### Exercise prompt
Write the records below out in full, character for character, with no pictures.
*** Opening of Provided entries ***
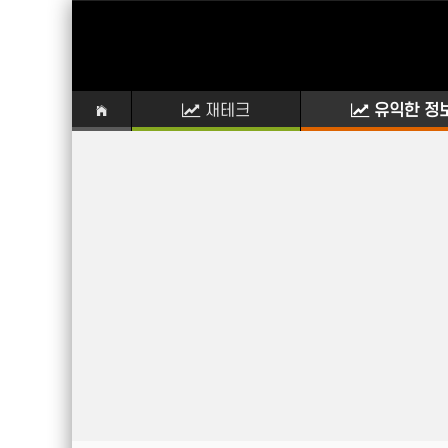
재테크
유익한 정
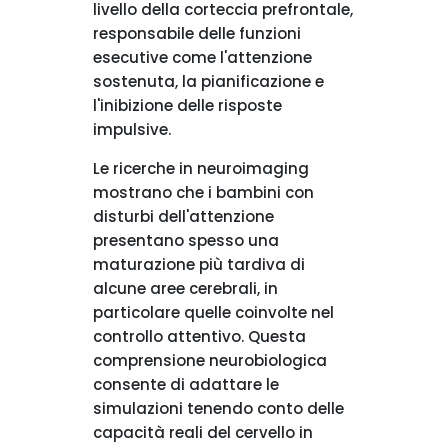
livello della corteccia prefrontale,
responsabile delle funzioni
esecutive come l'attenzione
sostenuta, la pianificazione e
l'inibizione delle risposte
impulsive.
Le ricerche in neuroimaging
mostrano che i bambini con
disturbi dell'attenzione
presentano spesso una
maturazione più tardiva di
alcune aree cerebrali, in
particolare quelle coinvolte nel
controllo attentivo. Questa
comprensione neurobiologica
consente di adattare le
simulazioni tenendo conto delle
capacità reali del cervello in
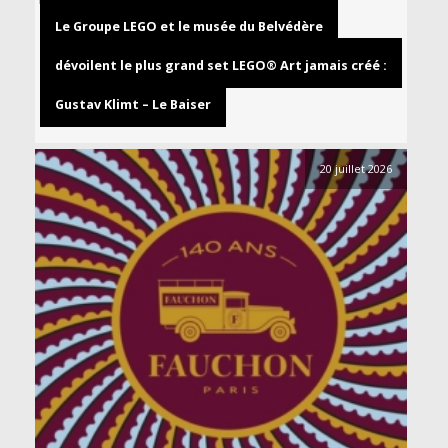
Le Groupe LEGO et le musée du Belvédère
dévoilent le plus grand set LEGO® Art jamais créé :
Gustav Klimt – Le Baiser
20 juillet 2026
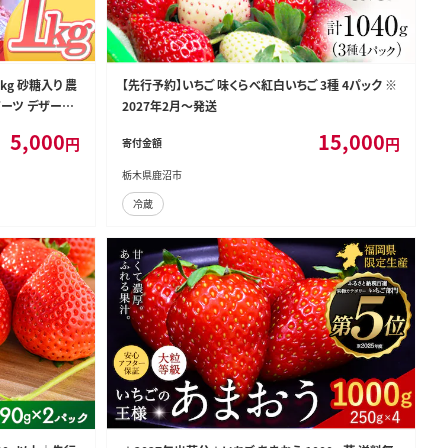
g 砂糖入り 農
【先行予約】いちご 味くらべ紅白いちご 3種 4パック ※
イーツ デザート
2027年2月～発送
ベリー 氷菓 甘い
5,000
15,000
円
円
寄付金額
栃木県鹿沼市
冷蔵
*** Close of Provided entries ***
### Reply
재테크
유익한 정
livello della corteccia prefrontale,
responsabile delle funzioni
esecutive come l'attenzione
sostenuta, la pianificazione e
l'inibizione delle risposte
impulsive.
Le ricerche in neuroimaging
mostrano che i bambini con
disturbi dell'attenzione
presentano spesso una
maturazione più tardiva di
alcune aree cerebrali, in
particolare quelle coinvolte nel
controllo attentivo. Questa
comprensione neurobiologica
consente di adattare le
simulazioni tenendo conto delle
capacità reali del cervello in
Le Groupe LEGO et le musée du Belvédère
dévoilent le plus grand set LEGO® Art jamais créé :
Gustav Klimt – Le Baiser
20 juillet 2026
g 砂糖入り 農
【先行予約】いちご 味くらべ紅白いちご 3種 4パック ※
イーツ デザート
2027年2月～発送
ベリー 氷菓 甘い
5,000
15,000
円
円
寄付金額
栃木県鹿沼市
冷蔵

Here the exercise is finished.